Search code examples
phpregexbbcode

Remove nested quotes


I have this text and I'm trying to remove all the inner quotes, just keeping one quoting level. The text inside a quote contains any characters, even line feeds, etc. Is this possible using a regex or I have to write a little parser?

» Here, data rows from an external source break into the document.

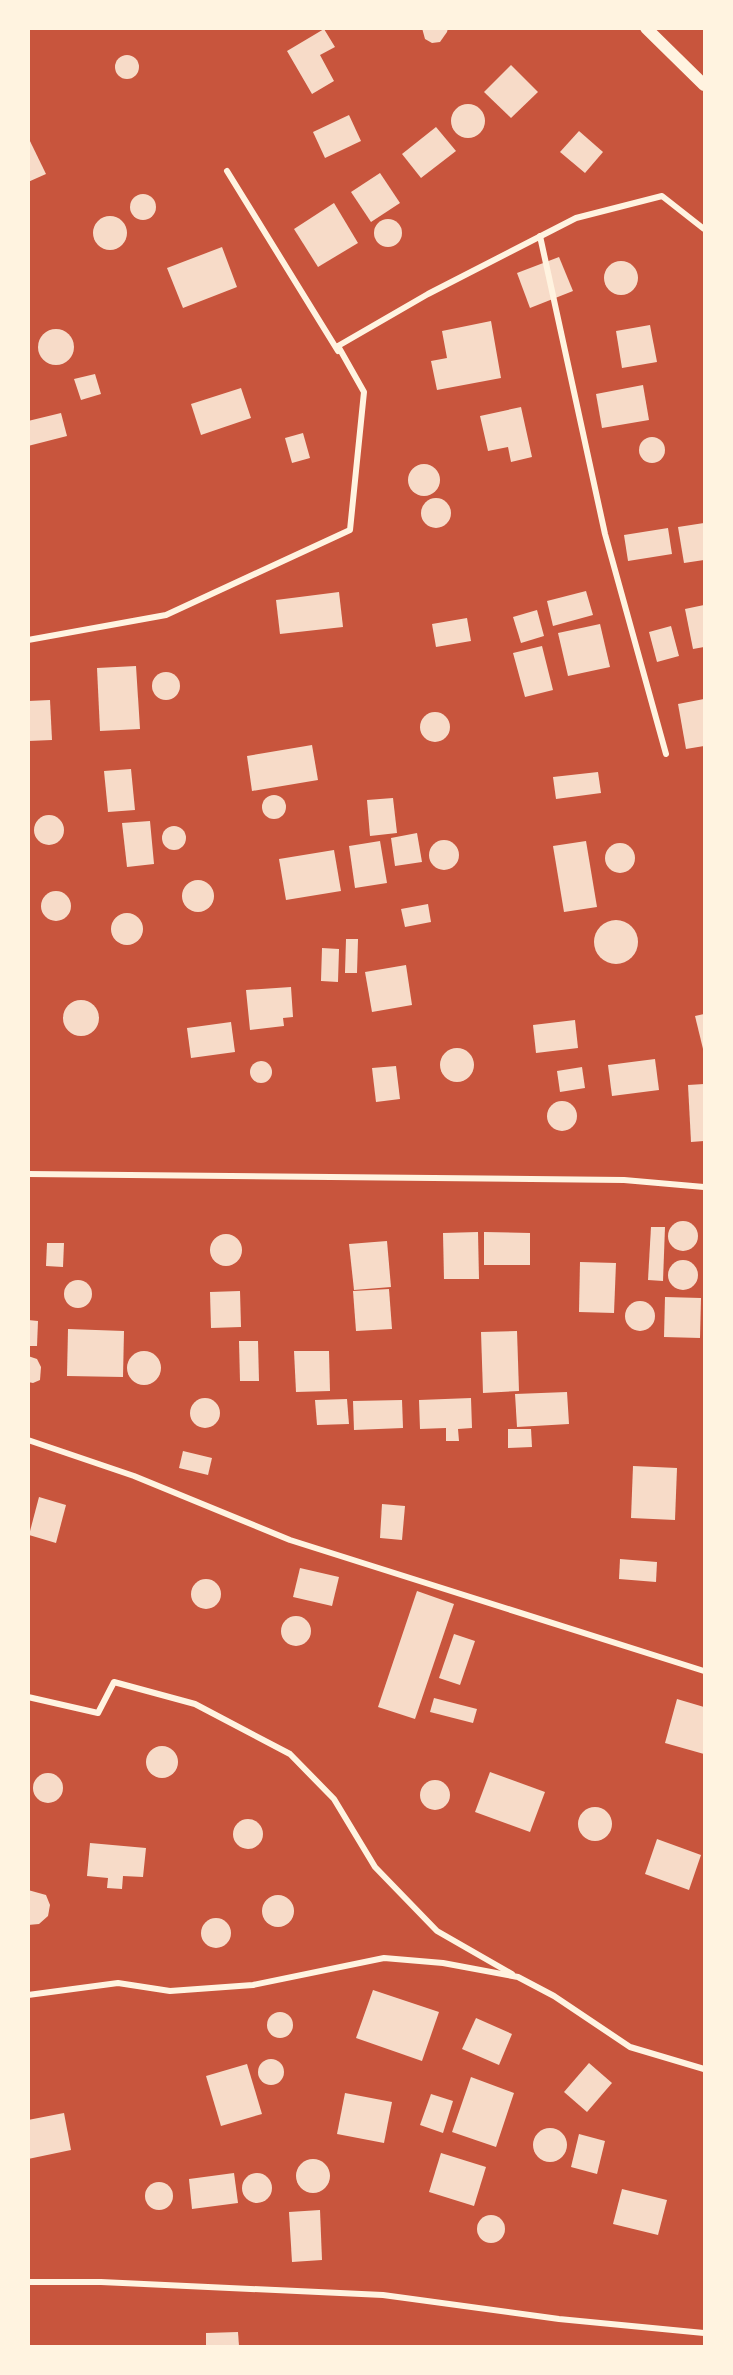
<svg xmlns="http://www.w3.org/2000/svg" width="733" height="2375" font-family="Rubik,sans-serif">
	<rect width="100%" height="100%" fill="#c8553d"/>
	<!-- building -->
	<g fill="#f7dbc8">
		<path d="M422 28H448L447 32 440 42 432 43 425 39Z"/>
		<path d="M324 29 335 47 320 55 334 81 312 94 287 51Z"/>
		<circle cx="127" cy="67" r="12"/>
		<path d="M511 65 538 92 511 118 484 92Z"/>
		<circle cx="468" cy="121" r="17"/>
		<path d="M349 115 361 141 325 158 313 132Z"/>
		<path d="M436 127 456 151 421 178 402 154Z"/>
		<path d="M579 131 603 152 585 173 560 152Z"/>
		<path d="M28 137 46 174 28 182Z"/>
		<path d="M380 173 400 203 371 222 351 192Z"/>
		<circle cx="143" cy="207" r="13"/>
		<path d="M334 203 358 243 318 267 294 229Z"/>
		<circle cx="110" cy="233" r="17"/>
		<circle cx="388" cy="233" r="14"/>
		<path d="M222 247 237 287 183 308 167 268Z"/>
		<path d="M559 257 573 291 530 308 517 273Z"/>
		<circle cx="621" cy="278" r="17"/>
		<path d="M491 321 501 378 437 390 431 361 447 358 442 331Z"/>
		<path d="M650 325 657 362 622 368 616 331Z"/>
		<circle cx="56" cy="347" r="18"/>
		<path d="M95 374 101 394 81 400 74 379Z"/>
		<path d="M643 385 649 420 602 428 596 394Z"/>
		<path d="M241 388 251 418 201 435 191 404Z"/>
		<path d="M521 407 532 457 511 462 508 447 488 451 480 416Z"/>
		<path d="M61 413 67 436 28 446V421Z"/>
		<path d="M303 433 310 458 292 463 285 438Z"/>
		<circle cx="652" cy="450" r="13"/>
		<circle cx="424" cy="480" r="16"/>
		<circle cx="436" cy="513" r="15"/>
		<path d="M704 523V560L684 563 678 527Z"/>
		<path d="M668 528 672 554 628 561 624 535Z"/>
		<path d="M586 591 593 615 553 626 547 601Z"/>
		<path d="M339 592 343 627 280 634 276 600Z"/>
		<path d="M704 605V647L693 649 685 609Z"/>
		<path d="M537 610 544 636 521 643 513 617Z"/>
		<path d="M467 618 471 641 436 647 432 624Z"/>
		<path d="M600 624 610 667 568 676 558 633Z"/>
		<path d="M671 626 679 656 657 662 649 632Z"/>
		<path d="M542 646 553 690 525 697 513 653Z"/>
		<path d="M136 666 140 729 100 731 97 668Z"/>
		<circle cx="166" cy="686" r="14"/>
		<path d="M704 699V746L686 749 678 704Z"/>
		<path d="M50 700 52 740 28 741V701Z"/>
		<circle cx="435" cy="727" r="15"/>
		<path d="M312 745 318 780 252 791 247 756Z"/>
		<path d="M131 769 135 810 108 812 104 771Z"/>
		<path d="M598 772 601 793 556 799 553 777Z"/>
		<circle cx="274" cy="807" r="12"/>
		<path d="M393 798 397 833 370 836 367 800Z"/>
		<circle cx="49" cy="830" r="15"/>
		<path d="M150 821 154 864 127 867 122 823Z"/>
		<circle cx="174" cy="838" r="12"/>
		<path d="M417 833 422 862 395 866 391 838Z"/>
		<circle cx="444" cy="855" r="15"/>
		<path d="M380 841 387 883 355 888 349 846Z"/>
		<path d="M586 841 597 907 564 912 553 846Z"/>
		<circle cx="620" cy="858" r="15"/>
		<path d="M334 850 341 891 286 900 279 859Z"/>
		<circle cx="198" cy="896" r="16"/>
		<circle cx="56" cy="906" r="15"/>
		<path d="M428 904 431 922 405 927 401 909Z"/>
		<circle cx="127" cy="929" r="16"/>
		<circle cx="616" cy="942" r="22"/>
		<path d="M346 939H358L357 973H345Z"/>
		<path d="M322 948 339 949 338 982 321 981Z"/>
		<path d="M406 965 412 1005 372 1012 365 972Z"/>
		<path d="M291 987 293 1017 283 1018 284 1026 250 1030 246 990Z"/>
		<circle cx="81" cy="1018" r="18"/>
		<path d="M704 1014V1053L695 1016Z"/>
		<path d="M575 1020 578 1048 536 1053 533 1025Z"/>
		<path d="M231 1022 235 1052 191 1058 187 1028Z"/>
		<circle cx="457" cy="1065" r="17"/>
		<path d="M655 1059 659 1090 612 1096 608 1065Z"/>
		<circle cx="261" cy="1072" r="11"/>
		<path d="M396 1066 400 1099 376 1102 372 1068Z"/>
		<path d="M582 1067 585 1088 560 1092 557 1071Z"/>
		<path d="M704 1084V1141L691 1142 688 1085Z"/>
		<circle cx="562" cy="1116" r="15"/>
		<circle cx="683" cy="1236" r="15"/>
		<path d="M651 1227H665L663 1281 648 1280Z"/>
		<path d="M478 1232 479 1279H444L443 1233Z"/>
		<path d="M484 1232 530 1233V1265H484Z"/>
		<circle cx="226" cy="1250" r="16"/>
		<path d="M387 1241 391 1287 354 1290 349 1244Z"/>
		<path d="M47 1243H64L63 1267 46 1266Z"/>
		<circle cx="683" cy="1275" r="15"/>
		<path d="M580 1262 616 1263 614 1313 579 1312Z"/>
		<circle cx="78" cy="1294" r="14"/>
		<path d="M389 1289 392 1329 356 1331 353 1291Z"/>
		<path d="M240 1291 241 1327 211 1328 210 1292Z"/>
		<path d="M665 1297 701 1298 700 1338 664 1337Z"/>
		<circle cx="640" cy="1316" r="15"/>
		<path d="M28 1320 38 1321 37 1346H28Z"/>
		<path d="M68 1329 124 1331 123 1377 67 1376Z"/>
		<path d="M517 1331 519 1391 483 1393 481 1332Z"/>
		<path d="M239 1341H258L259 1381H240Z"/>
		<path d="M294 1351H329L330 1391 296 1392Z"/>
		<circle cx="144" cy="1368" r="17"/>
		<path d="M28 1356 37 1359 41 1367 40 1380 33 1383 28 1382Z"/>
		<path d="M567 1392 569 1424 517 1427 515 1394Z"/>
		<path d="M471 1398 472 1428 458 1429 459 1441H446V1428L420 1429 419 1400Z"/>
		<circle cx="205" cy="1413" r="15"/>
		<path d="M347 1399 349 1424 317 1425 315 1400Z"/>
		<path d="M402 1400 403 1428 354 1430 353 1401Z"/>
		<path d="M508 1429H531L532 1447 508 1448Z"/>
		<path d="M183 1451 212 1458 208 1475 179 1468Z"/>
		<path d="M633 1466 677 1468 675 1520 631 1518Z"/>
		<path d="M39 1497 66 1505 56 1543 29 1535Z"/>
		<path d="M382 1504 405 1506 402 1540 380 1538Z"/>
		<path d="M620 1559 657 1562 656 1582 619 1579Z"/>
		<path d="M300 1568 339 1577 332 1606 293 1597Z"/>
		<circle cx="206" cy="1594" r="15"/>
		<path d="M417 1591 454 1604 415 1719 378 1707Z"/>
		<circle cx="296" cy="1631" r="15"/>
		<path d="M454 1634 475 1641 460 1685 439 1678Z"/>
		<path d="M434 1698 477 1709 473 1723 430 1712Z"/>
		<path d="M677 1699 704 1707V1754L665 1743Z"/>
		<circle cx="162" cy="1762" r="16"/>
		<path d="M490 1772 545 1792 530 1832 475 1812Z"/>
		<circle cx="48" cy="1788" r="15"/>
		<circle cx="435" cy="1795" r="15"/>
		<circle cx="595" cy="1824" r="17"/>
		<circle cx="248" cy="1834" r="15"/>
		<path d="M657 1839 701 1855 689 1890 645 1874Z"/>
		<path d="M90 1843 146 1848 143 1877 123 1876 122 1889 107 1888 108 1878 87 1876Z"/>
		<path d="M28 1890 46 1895 50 1905 48 1916 39 1924 28 1925Z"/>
		<circle cx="278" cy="1911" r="16"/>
		<circle cx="216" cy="1933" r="15"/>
		<path d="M373 1990 439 2012 422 2061 356 2038Z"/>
		<circle cx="280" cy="2025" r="13"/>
		<path d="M476 2018 512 2034 499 2065 462 2049Z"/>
		<circle cx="271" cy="2072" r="13"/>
		<path d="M589 2063 612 2083 587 2112 564 2092Z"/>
		<path d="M247 2064 262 2114 221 2126 206 2076Z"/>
		<path d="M471 2077 514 2093 496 2147 452 2132Z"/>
		<path d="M345 2093 392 2102 384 2143 337 2134Z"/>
		<path d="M431 2094 453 2101 443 2133 420 2125Z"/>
		<path d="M64 2113 71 2150 28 2159V2120Z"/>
		<circle cx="550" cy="2145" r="17"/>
		<path d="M579 2134 605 2141 597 2174 571 2167Z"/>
		<path d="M441 2153 486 2167 474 2206 429 2192Z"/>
		<circle cx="313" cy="2176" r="17"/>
		<path d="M234 2173 238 2203 192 2209 189 2179Z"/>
		<circle cx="257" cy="2188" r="15"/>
		<circle cx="159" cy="2196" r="14"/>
		<path d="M622 2189 667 2200 658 2235 613 2224Z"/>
		<path d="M320 2210 322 2260 292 2262 289 2212Z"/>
		<circle cx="491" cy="2229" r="14"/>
		<path d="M238 2332 239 2346H206V2333Z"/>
	</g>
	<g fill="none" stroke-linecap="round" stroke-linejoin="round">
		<!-- minor -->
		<g stroke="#fff3e0" stroke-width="6">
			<path d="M227 171 338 351"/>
			<path d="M540 236 605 534 666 754"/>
			<path d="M28 640 166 615 350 530 364 392 338 346 428 294 576 218 662 196 704 229"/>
			<path d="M28 1174 624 1180 704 1187"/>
			<path d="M28 1440 134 1476 290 1540 704 1671"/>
			<path d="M28 1697 98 1713 114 1682 195 1704 290 1754 334 1799 375 1867 437 1931 512 1974"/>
			<path d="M28 1995 118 1983 170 1991 253 1985 384 1958 443 1963 518 1977 554 1996 630 2047 704 2069"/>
			<path d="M28 2282H101L383 2295 559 2319 704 2333"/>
		</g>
		<!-- secondary -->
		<path stroke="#fff3e0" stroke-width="12" d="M646 28 704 85"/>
	</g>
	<!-- border -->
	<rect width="733" height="2375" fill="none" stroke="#fff3e0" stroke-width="60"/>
</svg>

[quote=foo]I really like the movie. [quote=bar]World 

War Z[/quote] It's amazing![/quote]
This is my comment.
[quote]Hello, World[/quote]
This is another comment.
[quote]Bye Bye Baby[/quote]

Here the text I want:

[quote=foo]I really like the movie.  It's amazing![/quote]
This is my comment.
[quote]Hello, World[/quote]
This is another comment.
[quote]Bye Bye Baby[/quote]

This is the regex I'm using in PHP:

%\[quote\s*(=[a-zA-Z0-9\-_]*)?\](.*)\[/quote\]%si

I tried also this variant, but it doesn't match . or , and I can't figure what else I can find inside a quote:

%\[quote\s*(=[a-zA-Z0-9\-_]*)?\]([\w\s]+)\[/quote\]%i

The problem is located here:

(.*)

Solution

  • You can use this:

    $result = preg_replace('~\G(?!\A)(?>(\[quote\b[^]]*](?>[^[]+|\[(?!/?quote)|(?1))*\[/quote])|(?<!\[)(?>[^[]+|\[(?!/?quote))+\K)|\[quote\b[^]]*]\K~', '', $text);
    

    details:

    \G(?!\A)              # contiguous to a precedent match
    (?>                   ## content inside "quote" tags at level 0
      (                    ## nested "quote" tags (group 1)
        \[quote\b[^]]*]
        (?>                ## content inside "quote" tags at any level
          [^[]+
         |                  # OR
          \[(?!/?quote)
         |                  # OR
          (?1)              # repeat the capture group 1 (recursive)
        )*
        \[/quote]
      )
     |
      (?<!\[)           # not preceded by an opening square bracket
      (?>              ## content that is not a quote tag
        [^[]+           # all that is not a [
       |                # OR
        \[(?!/?quote)   # a [ not followed by "quote" or "/quote"
      )+\K              # repeat 1 or more and reset the match
    )
    |                   # OR
    \[quote\b[^]]*]\K   # "quote" tag at level 0